In his 2016 book, The Great Derangement, Amitav Ghosh asks why writers, like himself, have failed to live up to the challenges posed by the climate crisis:
"When future generations look back…” he writes, “they will certainly blame the leaders and politicians of the time...But they may well hold artists and writers to be equally culpable - for the imagining of possibilities is not, after all, the job of politicians and bureaucrats."
We must answer this call. As one of the world’s biggest creative institutions, UAL can, and must, play its part in achieving climate justice. Doing so demands institutional change at every level. We must bring our creative insights to bear to create a better future. Alongside members of UAL communities, we have co-developed 3 pledges:
- We will change the way we teach and do research. We will teach students to develop sustainable practices and business models, and we will conceive and conduct research that contributes to climate justice.
- We will change how we work with others. We will engage with people, cultures, and creative practices from around the world – sharing our creative insights with wider society, and collaborating with global climate justice movements to bring about change.
- We will change the way we operate. We will reach net-zero by 2040, setting carbon budgets, reducing emissions, and cutting waste. We cannot influence others unless we first change ourselves.
For Amitav Ghosh, the climate crisis represents a failure of vision. It is the purpose of this action plan to illuminate the first steps forward. The rest is up to us all.
James Purnell, Jeremy Till and Dilys Williams
What we will do
The following commitments are based on detailed actions, demanding targets and measurable outcomes drawn up by the University’s Climate and Environment Action Group.
Changing the way we teach and do research
Climate justice requires change across institutional and individual levels. Through our teaching, learning, and practice, our students will actively engage in discourse relating to climate justice, developing work of environmental, cultural, economic, and social value. Through our research, we will contribute to resolving climate and related social challenges, innovating new products, services, and business models. Our policies to achieve this include:
- Co-creating a set of guiding principles and initiatives for climate justice that will underpin the curriculum.

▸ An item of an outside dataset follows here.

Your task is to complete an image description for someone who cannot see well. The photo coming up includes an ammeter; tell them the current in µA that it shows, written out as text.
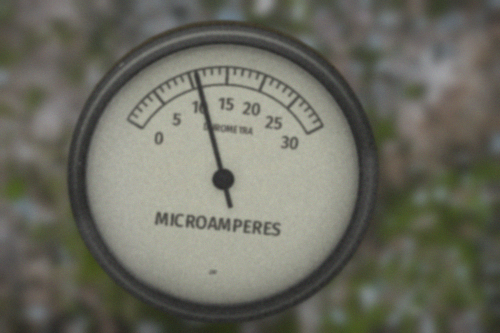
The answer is 11 µA
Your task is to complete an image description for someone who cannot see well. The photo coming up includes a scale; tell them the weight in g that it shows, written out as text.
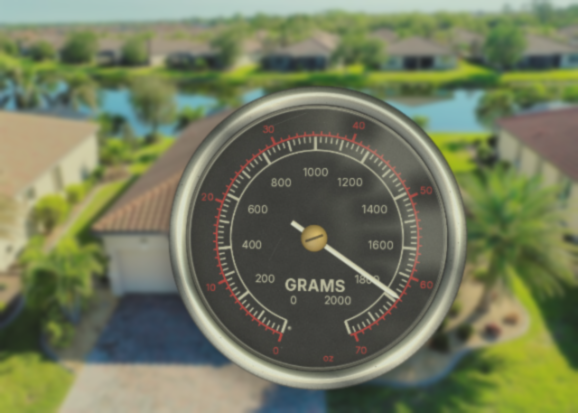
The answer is 1780 g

- Developing a programme for staff development that will support colleagues as they change the curriculum to deliver climate justice.
Changing the way we work with others
We need to share our research and practices with others so that we can have a bigger impact. This means working across disciplines, sectors and communities, going well beyond the creative industries. And it means working with climate justice movements around the world. To influence others, we must also work together, creating an internal movement at UAL devoted to change. Our policies to achieve this include:
- Co-producing knowledge within and across disciplines, sectors and communities and communicating this actively.
- Extending our research by working with educational, government and industry partners, and above all with civil society, especially climate justice movements.
- Building an internal movement for change with students and staff by creating opportunities for everyone to contribute to this strategy in an inclusive way. Making the case for interventions in human culture as the 4th pillar of sustainable development.
Changing the way we operate
If we are to lead by example, however, we must first address our own operations. This means setting ambitious Science-Based Targets to avoid climate breakdown, and charting an emissions reduction pathway for decarbonising within a just share of the Global Carbon Budget.
We are committed to full carbon neutrality by 2040 - a decade earlier than Government targets - and carbon neutrality from direct emissions by 2030. This will cut thousands of tonnes of CO2 from our operations. Our policies to achieve this include:
- Producing an inventory of existing emissions to identify key targets.
- Consolidating the number of suppliers we use and promoting local sources of products.
- Reducing direct sources of CO2 through effective utility management – as well as reducing waste, cutting unnecessary travel, and setting individual carbon budgets.
It has always been the task of creative people to imagine new possibilities, and bring them to life. The climate crisis must be no exception. We must act now: for ourselves, for the planet, and for future generations who will remember this as the moment we not only imagined a better world but helped to create it.